Get element of a SortedDict by index instead of getting by key


I have a SortedDict like

julia> using DataStructures: SortedDict
julia> v = SortedDict(Dict{Float64,Float64}(), Base.Forward)
julia> v[1.32]=10
julia> v[1.33]=20
julia> v
DataStructures.SortedDict{Float64,Float64,Base.Order.ForwardOrdering} with 2 entries:
  1.32 => 10.0
  1.33 => 20.0

I’d like to get a value using its index (its position) instead of its key.

How can I do this using Julia ?

Kind regards

You can always collect() the keys of the dict to get a vector into which you can index:

keys_as_vector = collect(keys(v))

But this allocates a new array to hold the keys, so it may not be the most efficient approach possible.

However, if you’re always accessing the elements by index instead of by key, then perhaps a SortedDict isn’t really the right data structure for your case? Would a vector of Pairs or Tuples work instead?

I need to access values both by index and by key so a vector of Pairs or Tuples can’t work.

I’d prefer to avoid to allocates a new array as it can be inefficient.

I know you can do this with an OrderedDict. I don’t think it’s possible without creating a temporary for the indexing because the internal indexing of a SortedDict is much more difficult. This is because OrderedDict stores everything in arrays while SortedDict stores everything in a BalancedTree. So you have to really step through the tree to find out what the next value is, which is what collecting the iterator does.

Maybe it could be better for you to sort it yourself and use an OrderedDict for this reason? Or maybe find a way to save what the indexes to the BalancedTree mean, and mutate this when a value is added?

Your best bet would probably be to use an OrderedDict, and resort it whenever you need to access an element by position.

If you’re resorting frequently, you should use TimSort from the SortingAlgorithms package, which is faster than other sorts when the data is mostly sorted.

A SortedDict is implemented with a tree, and it might be possible to use a different tree structure which makes indexing by position efficient, by maintaining counts of nodes on each branch, but I’m not specifically familiar with such a tree.

1 Like

If your purpose is to be able to quickly answer a query such as: what is the 145th largest item in the SortedDict, then you are out of luck-- the data structure does not currently provide an efficient algorithm for this type of query. (An inefficient algorithm would be: step through items 1 to 144 by advancing a token.) With a substantial amount of code development, it would be possible to support a query like this in O(log n) time. The code development would involving adding a field to all internal tree nodes that keeps track of the number of descendants of the node.

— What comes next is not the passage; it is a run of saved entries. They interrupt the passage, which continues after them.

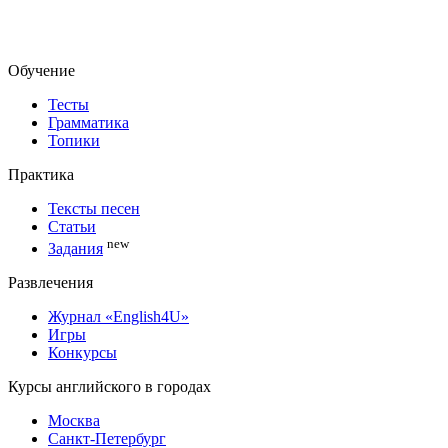
Обучение
Тесты
Грамматика
Топики
Практика
Тексты песен
Статьи
new
Задания
Развлечения
Журнал «English4U»
Игры
Конкурсы
Курсы английского в городах
Москва
Санкт-Петербург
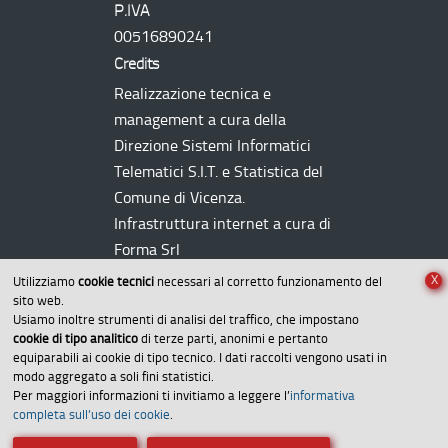
P.IVA
00516890241
Credits
Realizzazione tecnica e
management a cura della
Direzione Sistemi Informatici
Telematici
S.I.T.
e Statistica del
Comune di Vicenza.
Infrastruttura internet a cura di
Forma Srl
X
Utilizziamo
cookie tecnici
necessari al corretto funzionamento del
sito web.
Usiamo inoltre strumenti di analisi del traffico, che impostano
cookie di tipo analitico
di terze parti, anonimi e pertanto
equiparabili ai cookie di tipo tecnico. I dati raccolti vengono usati in
modo aggregato a soli fini statistici.
Per maggiori informazioni ti invitiamo a leggere l’
informativa
Amministrazione trasparente
completa sull’uso dei cookie
.
Dichiarazione di accessibilità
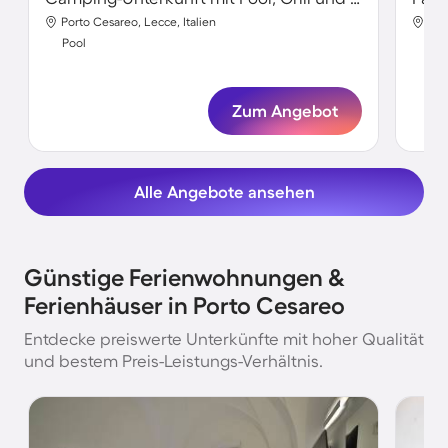
Porto Cesareo, Lecce, Italien
Por
Pool
Poo
Zum Angebot
Alle Angebote ansehen
Günstige Ferienwohnungen &
Ferienhäuser in Porto Cesareo
Entdecke preiswerte Unterkünfte mit hoher Qualität
und bestem Preis-Leistungs-Verhältnis.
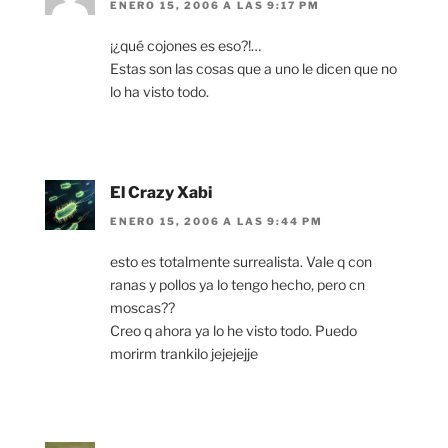
ENERO 15, 2006 A LAS 9:17 PM
¡¿qué cojones es eso?!…
Estas son las cosas que a uno le dicen que no
lo ha visto todo.
El Crazy Xabi
ENERO 15, 2006 A LAS 9:44 PM
esto es totalmente surrealista. Vale q con
ranas y pollos ya lo tengo hecho, pero cn
moscas??
Creo q ahora ya lo he visto todo. Puedo
morirm trankilo jejejejje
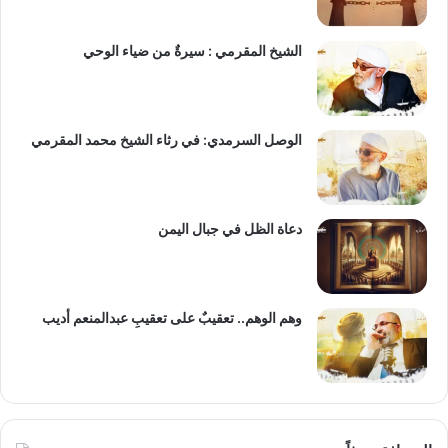
الشيخ المقرمي : سيرةٌ من ضياء الوحي
الوصل السرمدي: في رثاء الشيخ محمد المقرمي
دعاة الظل في جبال اليمن
وهم الوهم.. تعقيبٌ على تعقيبِ عبدالمنعم أديب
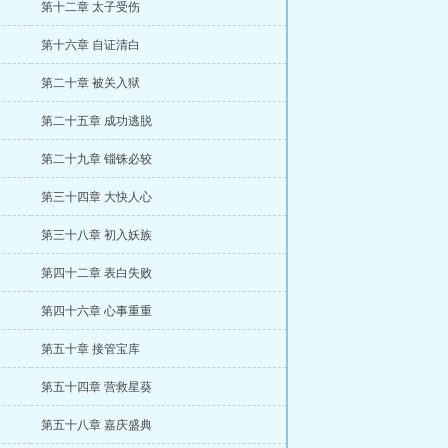
第十二章 太子受伤
第十六章 自证清白
第二十章 被关入狱
第二十五章 成功逃脱
第二十九章 锱铢必较
第三十四章 大快人心
第三十八章 初入妖族
第四十二章 表白失败
第四十六章 心事重重
第五十章 接管宝库
第五十四章 营救星葵
第五十八章 嘉庆盛典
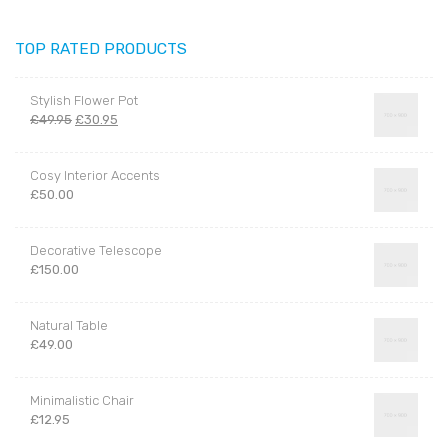
TOP RATED PRODUCTS
Stylish Flower Pot
Il
Il
£
49.95
£
30.95
prezzo
prezzo
originale
attuale
Cosy Interior Accents
era:
è:
£
50.00
£49.95.
£30.95.
Decorative Telescope
£
150.00
Natural Table
£
49.00
Minimalistic Chair
£
12.95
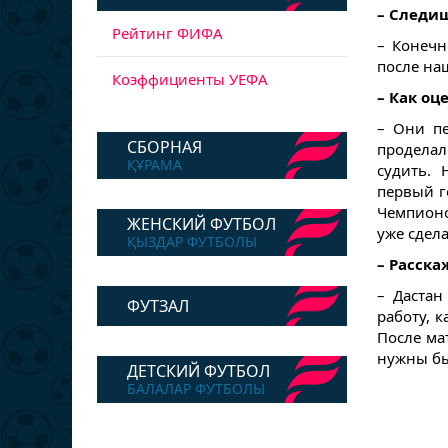
– Следиш
Рейтинг ФИФА
– Конечн
после на
Коэффициенты УЕФА
– Как о
– Они п
СБОРНАЯ
проделал
ҚҰРАМА
судить. 
первый г
Чемпионо
ЖЕНСКИЙ ФУТБОЛ
уже сдел
ҚЫЗДАР ФУТБОЛЫ
– Расска
– Дастан
ФУТЗАЛ
работу, к
После ма
нужны бы
ДЕТСКИЙ ФУТБОЛ
БАЛАЛАР ФУТБОЛЫ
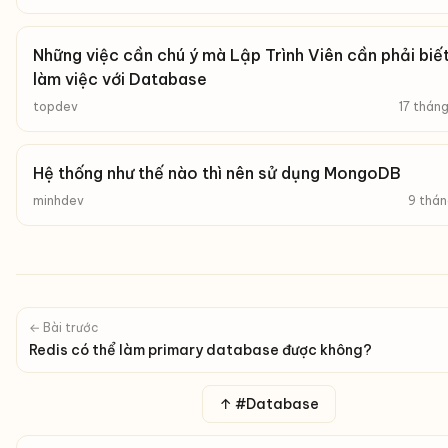
Những việc cần chú ý mà Lập Trình Viên cần phải biết
làm việc với Database
topdev
17 thán
Hệ thống như thế nào thì nên sử dụng MongoDB
minhdev
9 thán
← Bài trước
Redis có thể làm primary database được không?
↑ #Database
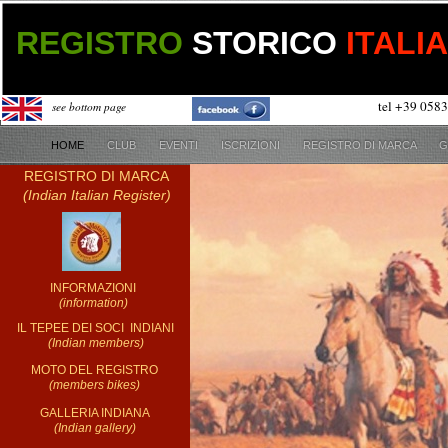
REGISTRO
STORICO
ITALI
tel +39 0583 56
see bottom page
HOME
CLUB
EVENTI
ISCRIZIONI
REGISTRO DI MARCA
G
REGISTRO DI MARCA
(Indian Italian Register)
INFORMAZIONI
(information)
IL TEPEE DEI SOCI INDIANI
(Indian members)
MOTO DEL REGISTRO
(members bikes)
GALLERIA INDIANA
(Indian gallery)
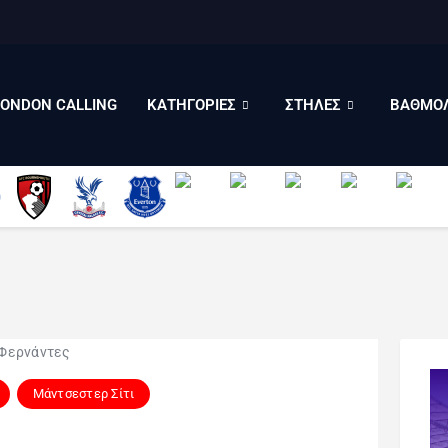
LONDON CALLING
ΚΑΤΗΓΟΡΙΕΣ
ΣΤΗΛΕΣ
LONDON CALLING
ΚΑΤΗΓΟΡΙΕΣ
ΣΤΗΛΕΣ
ΒΑΘΜΟΛ
ΒΑΘΜΟΛΟΓΙΕΣ
ΠΟΙΟΙ ΕΙΜΑΣΤΕ
Μάντσεστερ Σίτι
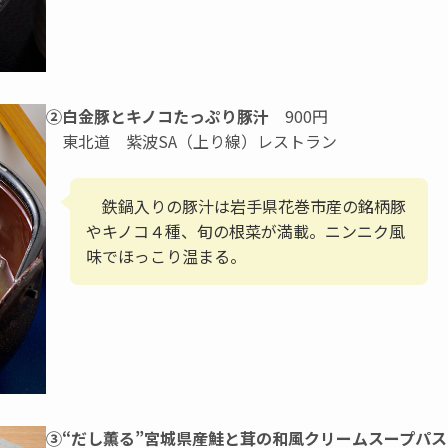
②白金豚とキノコたっぷり豚汁
900円
東北道 紫波SA（上り線）レストラン
鉄鍋入りの豚汁は岩手県花巻市産の銘柄豚
やキノコ４種、旬の根菜が満載。ニンニク風
味でほっこり温まる。
③“だし薫る”宮城県産鮭と茸の和風クリームスープパス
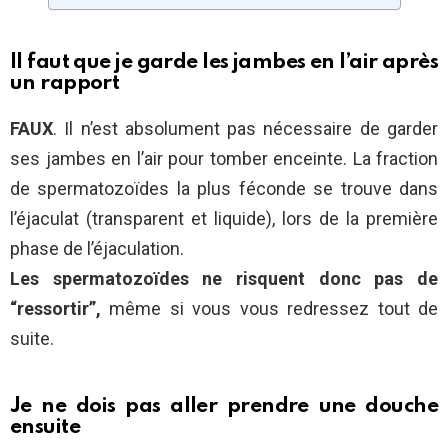
Il faut que je garde les jambes en l’air après
un rapport
FAUX
. Il n’est absolument pas nécessaire de garder
ses jambes en l’air pour tomber enceinte. La fraction
de spermatozoïdes la plus féconde se trouve dans
l’éjaculat (transparent et liquide), lors de la première
phase de l’éjaculation.
Les spermatozoïdes ne risquent donc pas de
“ressortir”,
même si vous vous redressez tout de
suite.
Je ne dois pas aller prendre une douche
ensuite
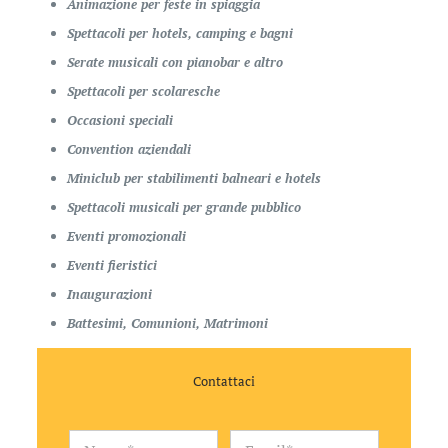
Animazione per feste in spiaggia
Spettacoli per hotels, camping e bagni
Serate musicali con pianobar e altro
Spettacoli per scolaresche
Occasioni speciali
Convention aziendali
Miniclub per stabilimenti balneari e hotels
Spettacoli musicali per grande pubblico
Eventi promozionali
Eventi fieristici
Inaugurazioni
Battesimi, Comunioni, Matrimoni
Contattaci
*
N
E
*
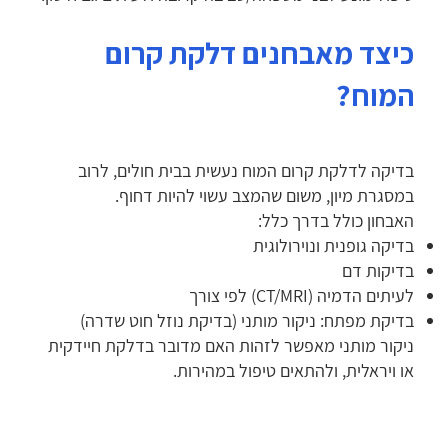
כיצד מאבחנים דלקת קרום
המוח?
בדיקה לדלקת קרום המוח נעשית בבית חולים, לרוב
במסגרת מיון, משום שהמצב עשוי להיות דחוף.
האבחון כולל בדרך כלל:
בדיקה גופנית ונוירולוגית
בדיקות דם
לעיתים הדמיה (CT/MRI) לפי צורך
בדיקת מפתח: ניקור מותני (בדיקת נוזל חוט שדרה)
ניקור מותני מאפשר לזהות האם מדובר בדלקת חיידקית
או ויראלית, ולהתאים טיפול במהירות.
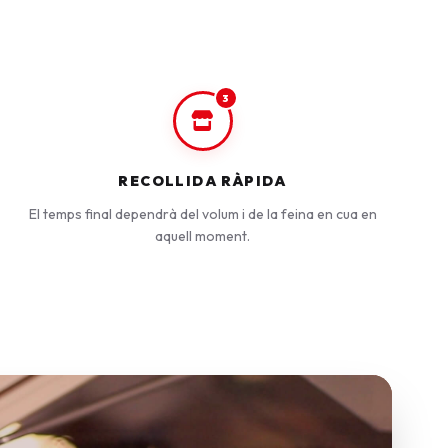
3
RECOLLIDA RÀPIDA
El temps final dependrà del volum i de la feina en cua en
aquell moment.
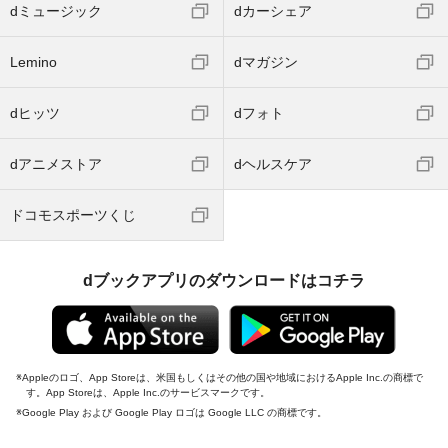
dミュージック
dカーシェア
Lemino
dマガジン
dヒッツ
dフォト
dアニメストア
dヘルスケア
ドコモスポーツくじ
dブックアプリのダウンロードはコチラ
Appleのロゴ、App Storeは、米国もしくはその他の国や地域におけるApple Inc.の商標で
す。App Storeは、Apple Inc.のサービスマークです。
Google Play および Google Play ロゴは Google LLC の商標です。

If your purpose is, given a key-value pair already found, store something like an integer so that you can get direct (i.e., O(1)) access to the (k,v) pair again later on, then you should read up on tokens and semitokens in the documentation.

1 Like

My goal is to simulate an orderbook (with price as key and volume as value).
So I need to be able to update this orderbook by level ie (for example) add or substract a given volume for a given price.
I also need to calculate price for a given volume so I need to iterate increasing (for asks prices) prices and so volumes up to requested volume.

If I understand correctly, you have two main operations: given a new (p,v), where p=price and v=volume, you want to insert this into the sorted dict. If there is already (p,v’) in the sorted dict (same p), then instead you wish to update (p,v’) to (p,v+v’)…

The other operation is, given a volume V, you want to find and delete pairs (p,v) starting from lowest to highest p, until the sequence of v’s removed adds up to V.

Both of these are possible with SortedDict. For the first operation, you find p; if found under semitoken s, then you update sd[s], and if not found, the you push! or insert! the new item. For the second operation, you use a while-loop with the startof function and delete! function.

Your username ‘femtotrader’ suggests that you are interested in high-performance software for use in high-speed financial trades. In this case, you should know that SortedDict in Julia is not as fast as map in C++, primarily because the latter has no safeguards or error-checks, at least when used in the default way.